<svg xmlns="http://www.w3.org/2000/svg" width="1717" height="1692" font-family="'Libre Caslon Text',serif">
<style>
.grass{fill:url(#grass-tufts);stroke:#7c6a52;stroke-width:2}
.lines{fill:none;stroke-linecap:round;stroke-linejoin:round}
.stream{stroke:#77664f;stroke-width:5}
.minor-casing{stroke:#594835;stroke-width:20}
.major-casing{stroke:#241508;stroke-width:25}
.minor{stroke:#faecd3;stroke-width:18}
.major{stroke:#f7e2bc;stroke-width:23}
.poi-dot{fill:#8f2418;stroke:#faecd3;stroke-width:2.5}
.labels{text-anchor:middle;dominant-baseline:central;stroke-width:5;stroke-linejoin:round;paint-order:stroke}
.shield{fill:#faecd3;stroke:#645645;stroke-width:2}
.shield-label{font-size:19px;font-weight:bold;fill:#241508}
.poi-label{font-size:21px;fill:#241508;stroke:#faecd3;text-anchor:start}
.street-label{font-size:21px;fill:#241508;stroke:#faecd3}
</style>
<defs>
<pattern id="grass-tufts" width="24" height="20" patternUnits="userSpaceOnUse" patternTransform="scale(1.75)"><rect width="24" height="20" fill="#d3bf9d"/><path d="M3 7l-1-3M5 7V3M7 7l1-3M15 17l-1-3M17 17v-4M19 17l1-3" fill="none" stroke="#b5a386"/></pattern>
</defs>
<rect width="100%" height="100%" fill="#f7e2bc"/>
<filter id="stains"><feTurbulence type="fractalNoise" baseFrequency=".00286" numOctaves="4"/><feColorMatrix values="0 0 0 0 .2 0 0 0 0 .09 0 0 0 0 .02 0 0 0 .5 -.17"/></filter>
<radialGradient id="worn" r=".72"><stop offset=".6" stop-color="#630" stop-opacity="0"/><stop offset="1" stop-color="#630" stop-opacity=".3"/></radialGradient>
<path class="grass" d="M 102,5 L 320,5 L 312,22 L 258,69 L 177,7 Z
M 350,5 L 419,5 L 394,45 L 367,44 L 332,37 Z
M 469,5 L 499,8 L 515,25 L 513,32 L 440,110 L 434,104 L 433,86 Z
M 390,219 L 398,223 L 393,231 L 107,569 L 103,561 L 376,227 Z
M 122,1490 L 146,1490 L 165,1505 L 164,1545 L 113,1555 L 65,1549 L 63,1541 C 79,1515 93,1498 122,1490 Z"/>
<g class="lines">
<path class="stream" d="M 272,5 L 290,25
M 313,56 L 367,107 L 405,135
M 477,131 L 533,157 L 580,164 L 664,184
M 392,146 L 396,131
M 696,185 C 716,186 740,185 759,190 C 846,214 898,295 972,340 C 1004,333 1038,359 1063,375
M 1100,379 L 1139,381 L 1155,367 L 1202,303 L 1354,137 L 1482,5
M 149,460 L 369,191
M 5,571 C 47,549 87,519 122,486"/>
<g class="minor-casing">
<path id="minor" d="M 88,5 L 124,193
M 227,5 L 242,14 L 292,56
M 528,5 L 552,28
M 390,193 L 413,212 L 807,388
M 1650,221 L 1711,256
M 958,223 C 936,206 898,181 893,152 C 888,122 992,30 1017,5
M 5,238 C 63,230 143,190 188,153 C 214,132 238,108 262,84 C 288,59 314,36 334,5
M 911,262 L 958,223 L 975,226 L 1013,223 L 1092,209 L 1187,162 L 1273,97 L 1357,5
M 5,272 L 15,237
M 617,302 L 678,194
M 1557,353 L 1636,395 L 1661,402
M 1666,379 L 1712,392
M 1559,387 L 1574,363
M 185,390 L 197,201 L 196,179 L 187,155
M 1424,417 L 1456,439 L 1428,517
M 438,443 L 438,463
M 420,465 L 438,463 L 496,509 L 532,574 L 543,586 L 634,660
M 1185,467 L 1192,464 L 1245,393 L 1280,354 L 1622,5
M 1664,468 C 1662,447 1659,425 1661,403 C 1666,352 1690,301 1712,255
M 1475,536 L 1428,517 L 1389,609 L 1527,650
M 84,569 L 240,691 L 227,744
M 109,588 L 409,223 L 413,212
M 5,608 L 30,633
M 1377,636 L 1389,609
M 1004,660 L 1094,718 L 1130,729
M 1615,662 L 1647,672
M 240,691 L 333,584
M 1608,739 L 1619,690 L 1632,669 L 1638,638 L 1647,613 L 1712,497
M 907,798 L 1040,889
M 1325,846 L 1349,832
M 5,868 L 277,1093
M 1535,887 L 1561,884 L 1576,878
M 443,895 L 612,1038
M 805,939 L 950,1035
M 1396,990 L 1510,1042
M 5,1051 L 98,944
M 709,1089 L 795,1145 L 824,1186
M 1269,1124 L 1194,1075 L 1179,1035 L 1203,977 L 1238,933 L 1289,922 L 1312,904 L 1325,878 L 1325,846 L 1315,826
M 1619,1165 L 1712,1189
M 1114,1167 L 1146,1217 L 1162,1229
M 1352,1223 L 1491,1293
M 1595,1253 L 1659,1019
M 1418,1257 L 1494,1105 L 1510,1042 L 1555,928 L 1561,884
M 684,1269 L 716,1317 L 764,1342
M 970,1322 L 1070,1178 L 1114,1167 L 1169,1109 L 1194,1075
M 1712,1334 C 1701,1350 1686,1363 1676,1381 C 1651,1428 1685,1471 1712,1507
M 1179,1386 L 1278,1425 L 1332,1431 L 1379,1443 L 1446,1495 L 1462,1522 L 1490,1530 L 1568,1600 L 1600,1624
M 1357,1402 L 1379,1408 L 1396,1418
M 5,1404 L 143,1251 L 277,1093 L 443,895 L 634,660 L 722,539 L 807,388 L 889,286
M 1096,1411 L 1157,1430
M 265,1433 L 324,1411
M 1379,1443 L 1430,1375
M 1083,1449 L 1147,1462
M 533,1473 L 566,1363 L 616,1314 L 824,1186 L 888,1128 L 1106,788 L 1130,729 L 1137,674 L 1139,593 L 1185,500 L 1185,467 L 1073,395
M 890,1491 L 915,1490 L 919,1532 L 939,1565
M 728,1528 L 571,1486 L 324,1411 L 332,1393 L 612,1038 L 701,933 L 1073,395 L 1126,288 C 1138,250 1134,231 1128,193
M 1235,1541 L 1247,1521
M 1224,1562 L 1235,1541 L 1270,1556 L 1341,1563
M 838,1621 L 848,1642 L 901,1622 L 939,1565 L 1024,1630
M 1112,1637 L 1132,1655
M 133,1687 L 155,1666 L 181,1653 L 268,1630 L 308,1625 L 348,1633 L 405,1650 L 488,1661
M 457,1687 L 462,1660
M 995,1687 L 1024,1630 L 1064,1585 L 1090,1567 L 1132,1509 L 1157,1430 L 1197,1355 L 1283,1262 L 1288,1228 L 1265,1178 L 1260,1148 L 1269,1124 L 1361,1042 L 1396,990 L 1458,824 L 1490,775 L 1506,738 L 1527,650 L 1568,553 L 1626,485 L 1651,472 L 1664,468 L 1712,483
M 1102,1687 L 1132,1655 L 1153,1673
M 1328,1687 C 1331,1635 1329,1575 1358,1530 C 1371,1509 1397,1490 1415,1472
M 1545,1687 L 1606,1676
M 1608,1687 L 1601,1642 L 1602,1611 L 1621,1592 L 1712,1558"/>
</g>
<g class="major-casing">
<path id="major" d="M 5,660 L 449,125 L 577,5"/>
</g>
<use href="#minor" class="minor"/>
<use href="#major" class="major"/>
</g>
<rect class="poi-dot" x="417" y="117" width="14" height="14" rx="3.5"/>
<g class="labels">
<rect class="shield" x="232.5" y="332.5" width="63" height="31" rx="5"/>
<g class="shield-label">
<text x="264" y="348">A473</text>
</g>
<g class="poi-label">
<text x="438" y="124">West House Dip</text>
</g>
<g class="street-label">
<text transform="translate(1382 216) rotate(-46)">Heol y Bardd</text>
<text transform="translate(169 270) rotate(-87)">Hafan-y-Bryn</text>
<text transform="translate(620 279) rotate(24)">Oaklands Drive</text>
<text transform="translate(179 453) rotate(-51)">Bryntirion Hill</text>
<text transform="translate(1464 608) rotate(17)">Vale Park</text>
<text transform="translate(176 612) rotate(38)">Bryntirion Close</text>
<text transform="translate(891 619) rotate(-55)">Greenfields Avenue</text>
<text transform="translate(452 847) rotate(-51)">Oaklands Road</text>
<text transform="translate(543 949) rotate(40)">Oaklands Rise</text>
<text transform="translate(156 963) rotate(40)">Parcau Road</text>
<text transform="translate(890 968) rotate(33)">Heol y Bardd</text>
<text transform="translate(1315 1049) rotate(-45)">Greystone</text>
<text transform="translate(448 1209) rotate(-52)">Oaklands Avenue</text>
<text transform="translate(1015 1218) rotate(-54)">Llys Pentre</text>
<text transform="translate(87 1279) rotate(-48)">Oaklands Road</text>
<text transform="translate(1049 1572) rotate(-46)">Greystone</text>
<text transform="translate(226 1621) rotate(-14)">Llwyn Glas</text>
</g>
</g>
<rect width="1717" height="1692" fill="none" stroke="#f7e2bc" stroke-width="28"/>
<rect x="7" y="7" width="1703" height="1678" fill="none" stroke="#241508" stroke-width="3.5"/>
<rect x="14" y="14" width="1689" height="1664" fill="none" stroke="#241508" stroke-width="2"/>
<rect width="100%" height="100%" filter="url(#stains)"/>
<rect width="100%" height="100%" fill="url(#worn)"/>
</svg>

> _Task brief_:
Exactly the lines above from the one with "M 1664,468 C" to the one with "M 240,691 L 333,584", both included, are to be quoted; leave the rest out.

> _Answer to this exercise_:
M 1664,468 C 1662,447 1659,425 1661,403 C 1666,352 1690,301 1712,255
M 1475,536 L 1428,517 L 1389,609 L 1527,650
M 84,569 L 240,691 L 227,744
M 109,588 L 409,223 L 413,212
M 5,608 L 30,633
M 1377,636 L 1389,609
M 1004,660 L 1094,718 L 1130,729
M 1615,662 L 1647,672
M 240,691 L 333,584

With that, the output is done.